Después de descansar algunos días, de asolearme en una playa desierta frente al Océano Pacífico, de no ver gente por algunos días (aparte de mi familia), creo que estoy listo para volver a mis actividades habituales, de sumergirme de nuevo en horarios de trabajo extensos, de desvelos y todo lo que conlleva el ser este humilde, además de exponer mis observaciones y reflexiones en este espacio que ustedes amigos y visitantes hacen el favor de leer y de comentar.

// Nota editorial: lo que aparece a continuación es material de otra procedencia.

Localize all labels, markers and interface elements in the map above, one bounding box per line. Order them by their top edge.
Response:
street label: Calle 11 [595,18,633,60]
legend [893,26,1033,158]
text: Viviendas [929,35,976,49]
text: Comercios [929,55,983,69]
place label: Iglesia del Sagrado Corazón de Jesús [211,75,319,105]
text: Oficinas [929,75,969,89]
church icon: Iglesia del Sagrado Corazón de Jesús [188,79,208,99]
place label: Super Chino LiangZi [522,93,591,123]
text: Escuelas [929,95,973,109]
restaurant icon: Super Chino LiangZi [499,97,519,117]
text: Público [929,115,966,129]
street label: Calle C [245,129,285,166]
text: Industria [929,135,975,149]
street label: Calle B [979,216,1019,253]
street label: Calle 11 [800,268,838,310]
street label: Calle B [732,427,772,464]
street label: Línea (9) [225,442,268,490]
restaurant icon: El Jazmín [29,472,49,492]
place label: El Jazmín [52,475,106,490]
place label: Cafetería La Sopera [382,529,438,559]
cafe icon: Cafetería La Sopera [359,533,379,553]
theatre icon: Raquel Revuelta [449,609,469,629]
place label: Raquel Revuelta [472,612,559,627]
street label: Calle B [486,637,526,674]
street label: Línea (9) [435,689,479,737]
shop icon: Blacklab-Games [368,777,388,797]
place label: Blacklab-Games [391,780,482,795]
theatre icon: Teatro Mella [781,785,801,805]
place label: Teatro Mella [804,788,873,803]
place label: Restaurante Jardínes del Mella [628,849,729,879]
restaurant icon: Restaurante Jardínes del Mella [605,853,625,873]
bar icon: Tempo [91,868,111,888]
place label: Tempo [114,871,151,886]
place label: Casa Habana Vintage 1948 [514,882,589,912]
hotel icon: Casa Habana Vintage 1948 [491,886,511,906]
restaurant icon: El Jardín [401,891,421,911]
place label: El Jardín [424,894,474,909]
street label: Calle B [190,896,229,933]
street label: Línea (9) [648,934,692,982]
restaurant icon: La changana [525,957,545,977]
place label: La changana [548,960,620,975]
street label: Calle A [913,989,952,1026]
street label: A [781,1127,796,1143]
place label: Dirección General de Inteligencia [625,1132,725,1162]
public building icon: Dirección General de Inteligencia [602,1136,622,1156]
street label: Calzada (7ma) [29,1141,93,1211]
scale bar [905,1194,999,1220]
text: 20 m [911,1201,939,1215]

Hoy amanecimos en un nuevo año, en el que es difícil no traer a la memoria dos sucesos muy trascendentes en la historia nacional, el bicentenario del inicio de la guerra de independencia de nuestro país y el centenario del inicio de otro movimiento social que mal llaman Revolución Mexicana, y los malos augurios piensan que las condiciones sociales y económicas son ideales para que pueda iniciar un movimiento parecido, pues algunos piensan que la historia es cíclica y decimal.

Este año también traigo a la memoria un hecho trascendente en mi historia personal, pues se cumplen diez años, en el que me vi en la disyuntiva de vivir o dejar que una grave enfermedad se siguiera diseminando en mi organismo. La decisión de vivir consistió en una riesgosa cirugía y una convalecencia muy larga y llena de complicaciones y secuelas, pero que nunca me arrepentí de haberme decidido, actualmente mi calidad de vida es relativamente buena.

Y bien, pues prometí regresar en este día para empezar con otro ciclo de aportaciones en este espacio, espero que me acompañen... Bienvenidos, bienvenidas.